Samantha Walker was placed in a coma for four weeks after suffering a pulmonary embolism which saw her resuscitated twice at Peterborough City Hospital.
And her reward for surviving the ordeal was to see her baby Isabelle (1) take her first steps and daughter Lillie (4) go to school for the first time.
Samantha (28) of Parnwell, who also has a nine-year-old son called William, said: “I feel blessed to be able to see and be part of these special moments. It can be very overwhelming but I enjoy every moment with all my children and cherish every one now as life can be so short.”
Samantha was in hospital in January for a routine check-up when her problems surfaced. She said: “I basically turned around and said ‘someone sedate me, I can’t breath’. I felt like someone had smacked me in the chest and four weeks later I was waking up.
“When I woke up I could not read, write, talk or walk. But in a week I could do everything again. I feel very lucky.”
The pulmonary embolism - a blockage in the pulmonary artery, the blood vessel that carries blood from the heart to the lungs - has low survival rates for people who are not treated immediately.
In Samantha’s case it occurred from long periods of travelling on the train with husband Lee which led to a blood clot in her leg that then moved up to the heart and lungs.
Samantha spent six weeks in hospital in total and has now made a full recovery, although she has suffered memory loss and will have to take Warfarin for the rest of her life to prevent her blood clotting.
Samantha, though, wants to give something back to the hospital staff who took care of her and her family so well, including her mum who visited every day for four weeks.
She arranged a charity psychic night last month - with another planned for November - which has taken her nearly a quarter of the way to the £2,000 fundraising target she has set.
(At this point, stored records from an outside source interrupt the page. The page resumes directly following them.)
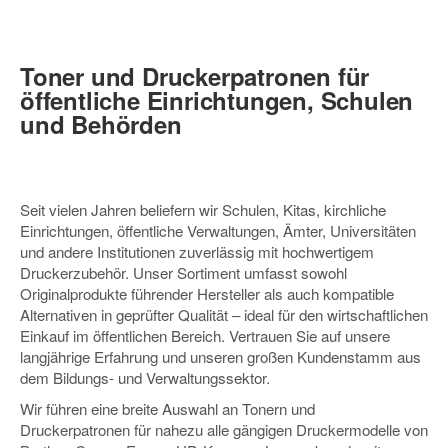
Toner und Druckerpatronen für
öffentliche Einrichtungen, Schulen
und Behörden
Seit vielen Jahren beliefern wir Schulen, Kitas, kirchliche
Einrichtungen, öffentliche Verwaltungen, Ämter, Universitäten
und andere Institutionen zuverlässig mit hochwertigem
Druckerzubehör. Unser Sortiment umfasst sowohl
Originalprodukte führender Hersteller als auch kompatible
Alternativen in geprüfter Qualität – ideal für den wirtschaftlichen
Einkauf im öffentlichen Bereich. Vertrauen Sie auf unsere
langjährige Erfahrung und unseren großen Kundenstamm aus
dem Bildungs- und Verwaltungssektor.
Wir führen eine breite Auswahl an Tonern und
Druckerpatronen für nahezu alle gängigen Druckermodelle von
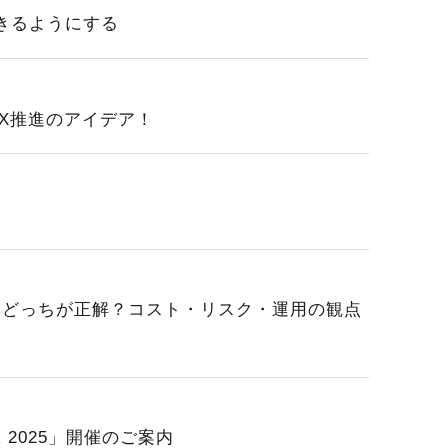
索できるようにする
内DX推進のアイデア！
ンタル」どっちが正解？コスト・リスク・運用の観点
IR 2025」開催のご案内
The money will allow others to receive the same care Samantha did which included a tube down her throat and an oxygen mask which both helped her to breath.
This followed on from dialysis when her kidneys failed and a blood transfusion.
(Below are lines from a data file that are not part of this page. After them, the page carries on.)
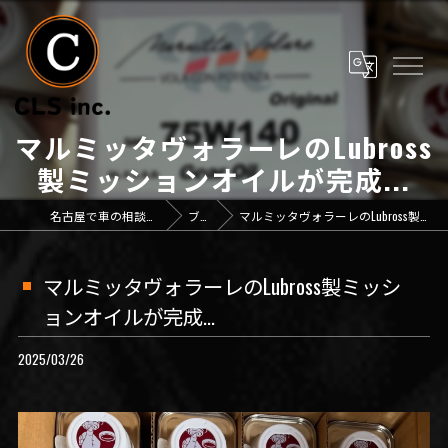
マルミッタヴォラーレのLubross
製ミッションオイルが完成...
名古屋で車の相談なら「CLS inc.」
ブログ
マルミッタヴォラーレのLubross製ミッションオイルが完成...
マルミッタヴォラーレのLubross製ミッシ
ョンオイルが完成...
2025/03/26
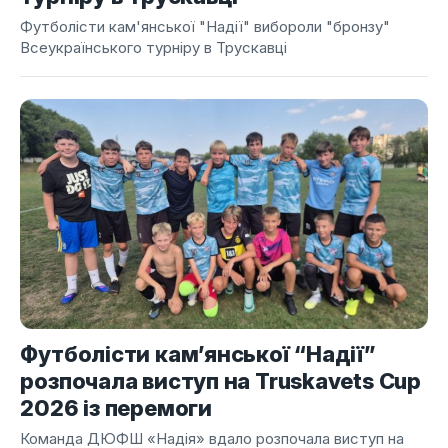
Футболісти кам'янської "Надії" вибороли "бронзу"
Всеукраїнського турніру в Трускавці
Футболісти кам’янської “Надії”
розпочала виступ на Truskavets Cup
2026 із перемоги
Команда ДЮФШ «Надія» вдало розпочала виступ на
Samanatha, who won the Peterborough Telegraph’s ‘Pride in Peterborough Awards’ in 2013 for for her outstanding work for charities and businesses, added: “I just wanted to say thank you to the critical care team that looked after my family. It would be nice to provide the family room with more equipment.
“When I came round they did not know if I was going to be a vegetable. With their technique they were able to help me breath on my own and feed myself.”